Tuesday, July 29, 2008

Scrabble/Scrabulous Scrap Specifics

GamePolitics has a scan of the court docs up.

For those curious about the details, here's a summary:

Case is over trademark and copyright infrigement (not patent infringement as some have stated)

Trademark in that the Scrabulous name rides the coattails of the Scrabble name brand (trademarked several times since 1954, and in 2002 wrt video game versions).

Copyright in that, the rules were copyrighted in 1948, the board design was copyrighted in 1948, the OSPDictionary was copyrighted in 1978, and included things like. These copyrights include things like:

- The board is similar in size, color, multipliers (indeed, the doubles and triples in Scrabulous are color coded and the player assumes what they are worth)
- The tilecount (total and per-letter) is identical
- letter point values are similar.

There's an interesting element to this in that the docs seem to outline a strategy to take what I guess were tactics RJ Software used to obfuscate the copyright infringement, and then uses them as the lynch rope. For example, the fact that there are no rules published for Scrabulous, that the multipliers on the board don't reference the x2 or x3 values, etc. How do people know how to play?

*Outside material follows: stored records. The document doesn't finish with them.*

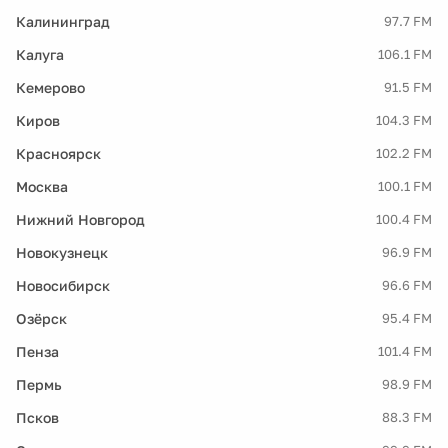
Калининград
97.7 FM
Калуга
106.1 FM
Кемерово
91.5 FM
Киров
104.3 FM
Красноярск
102.2 FM
Москва
100.1 FM
Нижний Новгород
100.4 FM
Новокузнецк
96.9 FM
Новосибирск
96.6 FM
Озёрск
95.4 FM
Пенза
101.4 FM
Пермь
98.9 FM
Псков
88.3 FM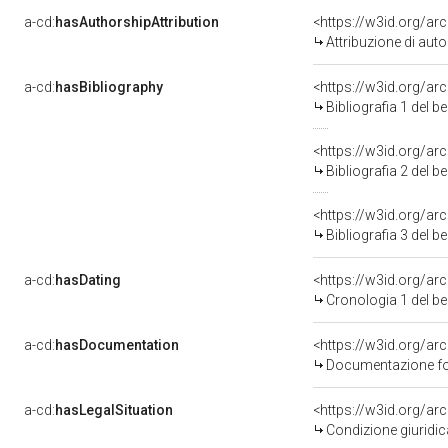
a-cd:
hasAuthorshipAttribution
<https://w3id.org/ar
Attribuzione di aut
a-cd:
hasBibliography
<https://w3id.org/ar
Bibliografia 1 del 
<https://w3id.org/ar
Bibliografia 2 del 
<https://w3id.org/ar
Bibliografia 3 del 
a-cd:
hasDating
<https://w3id.org/a
Cronologia 1 del 
a-cd:
hasDocumentation
<https://w3id.org/a
Documentazione fot
a-cd:
hasLegalSituation
<https://w3id.org/ar
Condizione giuridic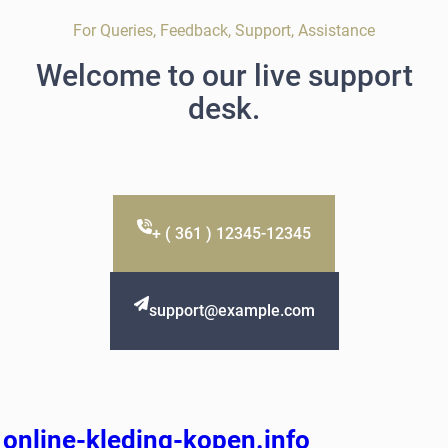
For Queries, Feedback, Support, Assistance
Welcome to our live support
desk.
+ ( 361 ) 12345-12345
support@example.com
online-kleding-kopen.info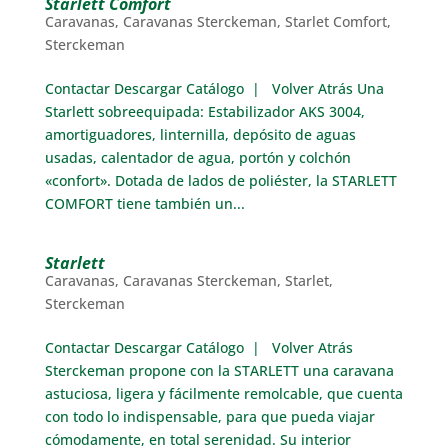
Starlett Comfort
Caravanas
,
Caravanas Sterckeman
,
Starlet Comfort
,
Sterckeman
Contactar Descargar Catálogo | Volver Atrás Una
Starlett sobreequipada: Estabilizador AKS 3004,
amortiguadores, linternilla, depósito de aguas
usadas, calentador de agua, portón y colchón
«confort». Dotada de lados de poliéster, la STARLETT
COMFORT tiene también un...
Starlett
Caravanas
,
Caravanas Sterckeman
,
Starlet
,
Sterckeman
Contactar Descargar Catálogo | Volver Atrás
Sterckeman propone con la STARLETT una caravana
astuciosa, ligera y fácilmente remolcable, que cuenta
con todo lo indispensable, para que pueda viajar
cómodamente, en total serenidad. Su interior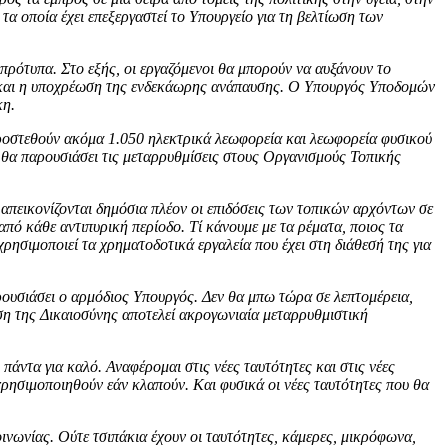
τα οποία έχει επεξεργαστεί το Υπουργείο για τη βελτίωση των
 πρότυπα. Στο εξής, οι εργαζόμενοι θα μπορούν να αυξάνουν το
μως και η υποχρέωση της ενδεκάωρης ανάπαυσης. Ο Υπουργός Υποδομών
κη.
προστεθούν ακόμα 1.050 ηλεκτρικά λεωφορεία και λεωφορεία φυσικού
θα παρουσιάσει τις μεταρρυθμίσεις στους Οργανισμούς Τοπικής
απεικονίζονται δημόσια πλέον οι επιδόσεις των τοπικών αρχόντων σε
 από κάθε αντιπυρική περίοδο. Τί κάνουμε με τα ρέματα, ποιος τα
 χρησιμοποιεί τα χρηματοδοτικά εργαλεία που έχει στη διάθεσή της για
αρουσιάσει ο αρμόδιος Υπουργός. Δεν θα μπω τώρα σε λεπτομέρεια,
ση της Δικαιοσύνης αποτελεί ακρογωνιαία μεταρρυθμιστική
πάντα για καλό. Αναφέρομαι στις νέες ταυτότητες και στις νέες
χρησιμοποιηθούν εάν κλαπούν. Και φυσικά οι νέες ταυτότητες που θα
οινωνίας. Ούτε τσιπάκια έχουν οι ταυτότητες, κάμερες, μικρόφωνα,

Well, it must be assumed they know how to play Scrabble.

2 comments:

Anonymous said...

That last paragraph really is interesting.

Especially considering that most gamers (at least amoung the hardcore/journos) will actively avoid any kind of tutorial, be it in-game, in-person or internet. Presumably they do this to test the games intuitiveness / their cleverness, but it could also be part of the old-school experience of exploring the gamespace.

Though in this, more casual context, I suppose the lawyers argument does have a bit of weight.

Anonymous said...

I forgot to mention the most obvious reason to avoid tuts: they're boring!